Strumal Carcinoid Tumor of the Ovary
May 2008
in “
Journal of Clinical Oncology
”
androgenic alopecia hirsutism hyperandrogenemia hypertrichosis testosterone ovarian mass strumal carcinoid tumor oophorectomy salpingo-oophorectomy hair loss excess hair growth high androgen levels excessive hair growth male hormone ovary tumor ovary removal surgery ovary and fallopian tube removal surgery
TLDR A woman's ovarian tumor causing high testosterone was successfully removed, and her symptoms improved.
The document reports the case of a 63-year-old white woman with a history of psychosis, hypothyroidism, and breast carcinoma, who was referred to dermatology for ulcerated skin lesions and suspected hyperandrogenemia due to symptoms such as hirsutism, androgenic alopecia, and increased sexual pilosity. Hyperandrogenemia was confirmed with a high plasma testosterone level of 1.7 ng/mL (normal < 0.8 ng/mL).
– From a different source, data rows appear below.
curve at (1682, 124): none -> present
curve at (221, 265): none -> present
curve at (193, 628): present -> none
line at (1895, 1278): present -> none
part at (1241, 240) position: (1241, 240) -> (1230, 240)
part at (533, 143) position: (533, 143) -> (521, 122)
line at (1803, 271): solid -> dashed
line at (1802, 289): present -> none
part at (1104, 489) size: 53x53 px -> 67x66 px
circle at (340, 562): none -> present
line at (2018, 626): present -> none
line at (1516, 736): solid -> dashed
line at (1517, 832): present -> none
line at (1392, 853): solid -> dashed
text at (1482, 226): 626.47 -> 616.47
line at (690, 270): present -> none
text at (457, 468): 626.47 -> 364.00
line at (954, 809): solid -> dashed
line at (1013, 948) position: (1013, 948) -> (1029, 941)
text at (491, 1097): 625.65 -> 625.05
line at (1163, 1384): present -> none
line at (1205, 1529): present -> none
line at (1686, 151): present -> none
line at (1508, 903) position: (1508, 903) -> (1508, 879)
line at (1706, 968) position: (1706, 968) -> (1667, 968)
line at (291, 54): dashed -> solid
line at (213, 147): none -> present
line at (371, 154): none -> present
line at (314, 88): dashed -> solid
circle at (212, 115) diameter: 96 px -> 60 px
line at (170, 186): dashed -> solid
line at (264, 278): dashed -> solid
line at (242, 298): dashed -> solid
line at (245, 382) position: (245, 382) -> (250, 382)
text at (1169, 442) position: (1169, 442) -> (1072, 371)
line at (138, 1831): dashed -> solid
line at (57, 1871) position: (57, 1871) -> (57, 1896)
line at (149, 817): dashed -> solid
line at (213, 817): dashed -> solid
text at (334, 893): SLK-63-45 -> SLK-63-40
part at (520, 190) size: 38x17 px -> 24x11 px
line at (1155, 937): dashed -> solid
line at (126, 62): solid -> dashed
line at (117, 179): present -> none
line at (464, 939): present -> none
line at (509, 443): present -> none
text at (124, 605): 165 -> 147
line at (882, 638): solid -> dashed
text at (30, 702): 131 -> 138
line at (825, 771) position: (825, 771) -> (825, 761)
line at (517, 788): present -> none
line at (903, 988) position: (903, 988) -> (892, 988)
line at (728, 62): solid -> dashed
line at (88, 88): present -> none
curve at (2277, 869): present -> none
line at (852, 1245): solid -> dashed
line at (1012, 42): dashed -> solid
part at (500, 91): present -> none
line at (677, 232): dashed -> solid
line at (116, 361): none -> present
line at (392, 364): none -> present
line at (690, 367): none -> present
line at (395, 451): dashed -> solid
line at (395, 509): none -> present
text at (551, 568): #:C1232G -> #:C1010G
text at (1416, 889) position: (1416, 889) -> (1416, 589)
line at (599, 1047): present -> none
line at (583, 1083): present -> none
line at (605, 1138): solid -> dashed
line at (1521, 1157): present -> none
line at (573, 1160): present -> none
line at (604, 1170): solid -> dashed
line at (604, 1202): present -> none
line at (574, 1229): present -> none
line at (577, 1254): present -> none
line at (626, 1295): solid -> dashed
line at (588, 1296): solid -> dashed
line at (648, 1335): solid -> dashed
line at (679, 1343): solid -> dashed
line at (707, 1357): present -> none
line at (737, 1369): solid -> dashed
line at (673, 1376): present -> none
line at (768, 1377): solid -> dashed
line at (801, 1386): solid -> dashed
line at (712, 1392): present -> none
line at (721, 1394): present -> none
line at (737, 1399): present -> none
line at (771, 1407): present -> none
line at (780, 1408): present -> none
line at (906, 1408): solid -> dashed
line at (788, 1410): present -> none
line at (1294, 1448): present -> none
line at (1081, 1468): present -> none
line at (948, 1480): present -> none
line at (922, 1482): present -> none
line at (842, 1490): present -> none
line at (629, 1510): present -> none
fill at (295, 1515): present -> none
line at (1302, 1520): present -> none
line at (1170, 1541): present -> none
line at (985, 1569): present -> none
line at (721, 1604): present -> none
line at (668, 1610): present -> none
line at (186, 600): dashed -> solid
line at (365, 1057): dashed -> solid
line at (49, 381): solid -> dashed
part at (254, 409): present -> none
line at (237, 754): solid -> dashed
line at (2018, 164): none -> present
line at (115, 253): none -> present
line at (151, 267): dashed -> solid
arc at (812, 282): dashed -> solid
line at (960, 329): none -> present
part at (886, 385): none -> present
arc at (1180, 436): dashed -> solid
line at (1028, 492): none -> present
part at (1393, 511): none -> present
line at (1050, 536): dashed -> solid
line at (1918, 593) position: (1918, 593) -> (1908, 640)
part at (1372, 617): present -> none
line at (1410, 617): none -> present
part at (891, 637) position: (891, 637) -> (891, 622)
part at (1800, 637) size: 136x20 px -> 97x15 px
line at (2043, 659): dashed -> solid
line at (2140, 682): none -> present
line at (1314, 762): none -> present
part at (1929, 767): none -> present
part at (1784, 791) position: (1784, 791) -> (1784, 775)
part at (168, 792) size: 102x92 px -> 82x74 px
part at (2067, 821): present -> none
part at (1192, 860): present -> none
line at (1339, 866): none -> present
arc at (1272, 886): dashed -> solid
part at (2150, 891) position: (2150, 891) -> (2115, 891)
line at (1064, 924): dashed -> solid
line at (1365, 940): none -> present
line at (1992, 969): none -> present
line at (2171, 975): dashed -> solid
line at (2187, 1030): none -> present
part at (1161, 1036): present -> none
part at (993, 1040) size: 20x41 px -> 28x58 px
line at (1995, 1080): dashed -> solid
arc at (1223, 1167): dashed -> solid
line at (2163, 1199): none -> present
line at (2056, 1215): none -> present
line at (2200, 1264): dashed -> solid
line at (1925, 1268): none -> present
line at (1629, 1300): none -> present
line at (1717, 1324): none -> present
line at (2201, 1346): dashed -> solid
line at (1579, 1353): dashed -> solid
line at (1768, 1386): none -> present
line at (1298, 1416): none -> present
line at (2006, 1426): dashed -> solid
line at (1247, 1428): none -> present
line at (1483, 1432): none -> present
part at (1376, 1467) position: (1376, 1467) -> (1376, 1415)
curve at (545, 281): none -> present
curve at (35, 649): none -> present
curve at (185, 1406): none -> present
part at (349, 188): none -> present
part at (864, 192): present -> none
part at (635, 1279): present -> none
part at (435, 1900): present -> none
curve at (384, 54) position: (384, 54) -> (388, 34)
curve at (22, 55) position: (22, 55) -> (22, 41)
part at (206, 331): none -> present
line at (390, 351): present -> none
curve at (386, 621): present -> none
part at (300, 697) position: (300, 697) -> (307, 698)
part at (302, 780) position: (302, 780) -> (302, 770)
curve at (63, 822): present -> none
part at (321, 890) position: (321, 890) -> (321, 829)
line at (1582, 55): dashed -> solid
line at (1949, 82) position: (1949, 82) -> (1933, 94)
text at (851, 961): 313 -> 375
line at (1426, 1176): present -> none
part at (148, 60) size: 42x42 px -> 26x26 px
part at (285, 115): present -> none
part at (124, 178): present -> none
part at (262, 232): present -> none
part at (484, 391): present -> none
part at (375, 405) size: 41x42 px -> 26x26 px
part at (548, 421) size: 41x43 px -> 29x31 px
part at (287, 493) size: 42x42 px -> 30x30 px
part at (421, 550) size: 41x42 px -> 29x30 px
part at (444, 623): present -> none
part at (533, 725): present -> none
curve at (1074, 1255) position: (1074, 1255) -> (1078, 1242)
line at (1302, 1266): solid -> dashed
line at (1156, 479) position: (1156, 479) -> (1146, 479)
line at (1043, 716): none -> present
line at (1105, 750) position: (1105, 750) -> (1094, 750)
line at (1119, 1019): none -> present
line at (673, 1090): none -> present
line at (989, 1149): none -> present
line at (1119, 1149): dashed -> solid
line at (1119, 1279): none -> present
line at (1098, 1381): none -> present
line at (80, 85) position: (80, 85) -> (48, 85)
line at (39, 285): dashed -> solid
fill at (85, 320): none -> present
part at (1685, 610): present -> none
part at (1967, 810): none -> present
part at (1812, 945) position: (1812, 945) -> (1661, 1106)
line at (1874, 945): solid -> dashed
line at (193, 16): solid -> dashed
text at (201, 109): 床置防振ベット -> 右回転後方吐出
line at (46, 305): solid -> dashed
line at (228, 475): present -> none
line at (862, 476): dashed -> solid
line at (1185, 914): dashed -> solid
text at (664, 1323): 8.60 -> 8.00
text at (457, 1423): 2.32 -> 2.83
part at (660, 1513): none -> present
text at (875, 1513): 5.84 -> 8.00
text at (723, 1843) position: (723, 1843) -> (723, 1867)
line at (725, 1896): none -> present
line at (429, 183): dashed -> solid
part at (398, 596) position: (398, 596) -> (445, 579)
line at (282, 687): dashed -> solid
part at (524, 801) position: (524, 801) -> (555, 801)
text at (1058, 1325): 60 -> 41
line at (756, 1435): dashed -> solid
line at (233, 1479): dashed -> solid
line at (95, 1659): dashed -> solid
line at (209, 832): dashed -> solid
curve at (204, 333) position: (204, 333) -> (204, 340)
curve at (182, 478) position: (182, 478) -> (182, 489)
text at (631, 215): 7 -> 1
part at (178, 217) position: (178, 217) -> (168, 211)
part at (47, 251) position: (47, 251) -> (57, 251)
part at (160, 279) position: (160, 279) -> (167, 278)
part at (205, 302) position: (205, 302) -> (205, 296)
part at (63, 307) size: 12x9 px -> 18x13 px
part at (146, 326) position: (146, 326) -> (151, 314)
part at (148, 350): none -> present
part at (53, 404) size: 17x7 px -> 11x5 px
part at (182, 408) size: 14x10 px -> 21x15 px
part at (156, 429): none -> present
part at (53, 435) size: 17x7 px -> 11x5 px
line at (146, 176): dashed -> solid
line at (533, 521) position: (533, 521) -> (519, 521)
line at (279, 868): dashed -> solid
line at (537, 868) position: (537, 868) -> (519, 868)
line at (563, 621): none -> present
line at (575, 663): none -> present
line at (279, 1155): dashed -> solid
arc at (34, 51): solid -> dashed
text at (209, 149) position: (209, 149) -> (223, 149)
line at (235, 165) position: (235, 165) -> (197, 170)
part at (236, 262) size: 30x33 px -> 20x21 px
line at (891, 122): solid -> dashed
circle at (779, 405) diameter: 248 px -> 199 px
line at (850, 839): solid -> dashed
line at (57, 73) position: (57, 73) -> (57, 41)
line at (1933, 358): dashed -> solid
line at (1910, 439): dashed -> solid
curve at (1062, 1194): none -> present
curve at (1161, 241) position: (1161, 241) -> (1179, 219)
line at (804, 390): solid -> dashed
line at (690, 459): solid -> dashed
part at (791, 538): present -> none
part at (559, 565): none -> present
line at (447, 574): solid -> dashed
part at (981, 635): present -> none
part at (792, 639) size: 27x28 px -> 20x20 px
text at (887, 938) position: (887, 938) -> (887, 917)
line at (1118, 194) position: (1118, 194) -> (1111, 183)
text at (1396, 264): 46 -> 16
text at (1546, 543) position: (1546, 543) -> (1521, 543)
A computed tomography scan revealed a 14 × 11 cm left ovarian mass, which was surgically removed and pathologically identified as a strumal carcinoid tumor of the ovary, containing both carcinoid and abnormal thyroid tissue. After the surgery, the patient's testosterone level normalized, and the hypertrichosis disappeared. One year post-surgery, the patient was reported to be alive and well. Strumal carcinoid of the ovary is a rare ovarian teratoma composed of thyroid and carcinoid tissues, and in the largest series of 50 patients, only 8% showed clinical signs of androgen production. The condition is almost always benign when confined to the ovary, and oophorectomy or salpingo-oophorectomy is an effective treatment.